TASK BRIEF> Repeat the listing verbatim. Drop any pictures.

DATA PROVIDED>
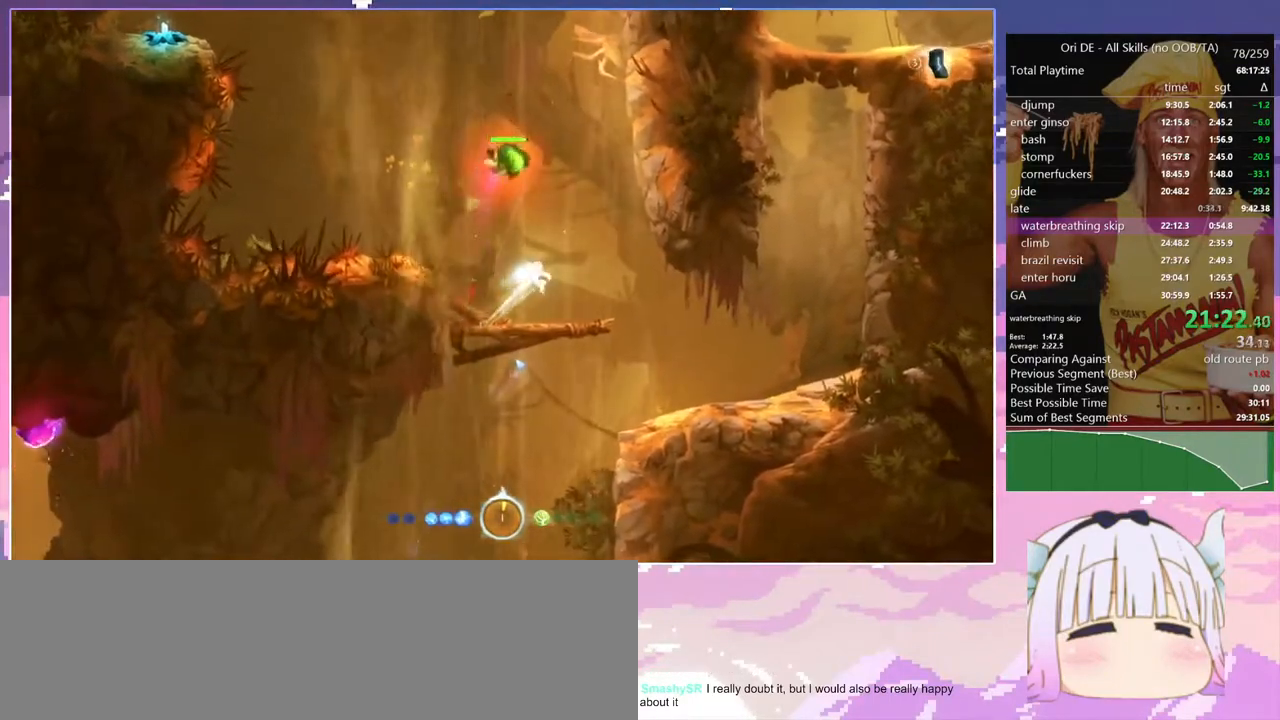
{"keys": ["bash", "bash3", "glide"], "events": [[50, "bash", "down"], [50, "bash3", "down"], [50, "glide", "down"], [150, "q", "up"], [150, "space", "up"]]}
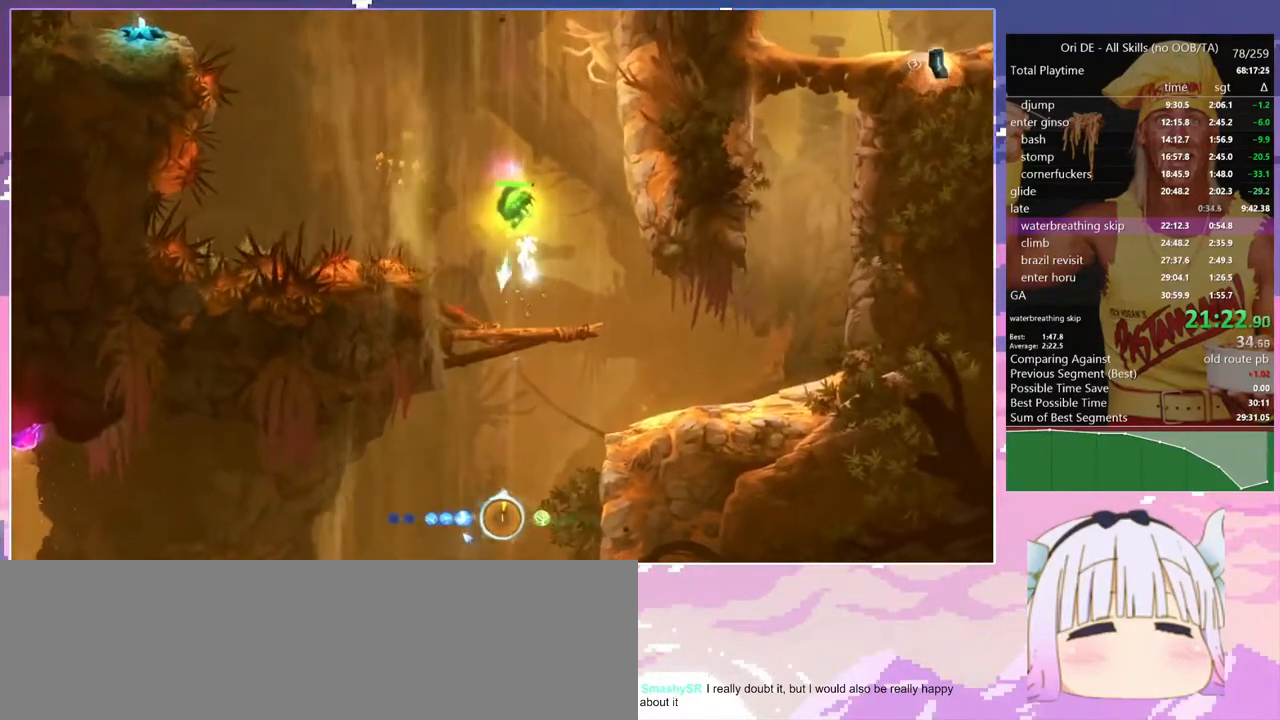
{"keys": ["glide"], "events": [[33, "bash", "up"], [33, "bash3", "up"], [317, "cjump", "down"], [350, "cjump", "up"], [400, "bash2", "down"], [450, "bash2", "up"]]}
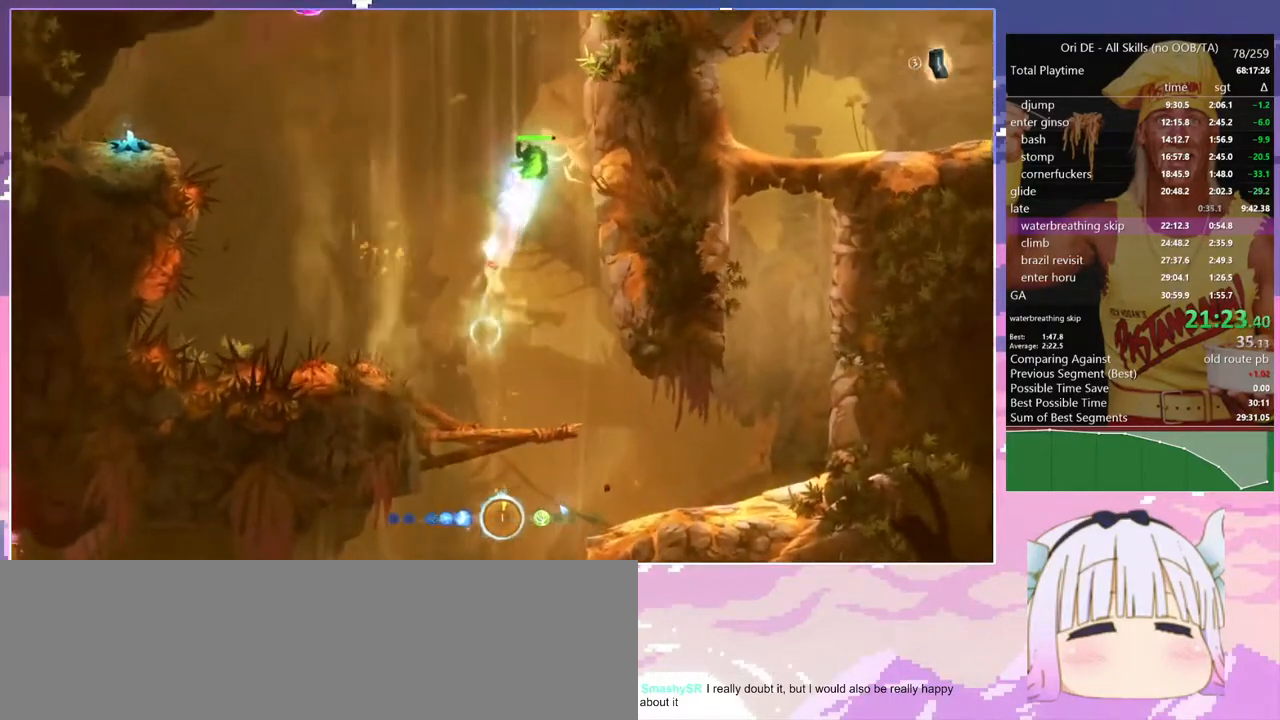
{"keys": ["glide"], "events": []}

EXERCISE SOLUTION>
{"keys": ["bash", "bash3", "glide"], "events": [[50, "bash", "down"], [50, "bash3", "down"], [50, "glide", "down"], [150, "q", "up"], [150, "space", "up"]]}
{"keys": ["glide"], "events": [[33, "bash", "up"], [33, "bash3", "up"], [317, "cjump", "down"], [350, "cjump", "up"], [400, "bash2", "down"], [450, "bash2", "up"]]}
{"keys": ["glide"], "events": []}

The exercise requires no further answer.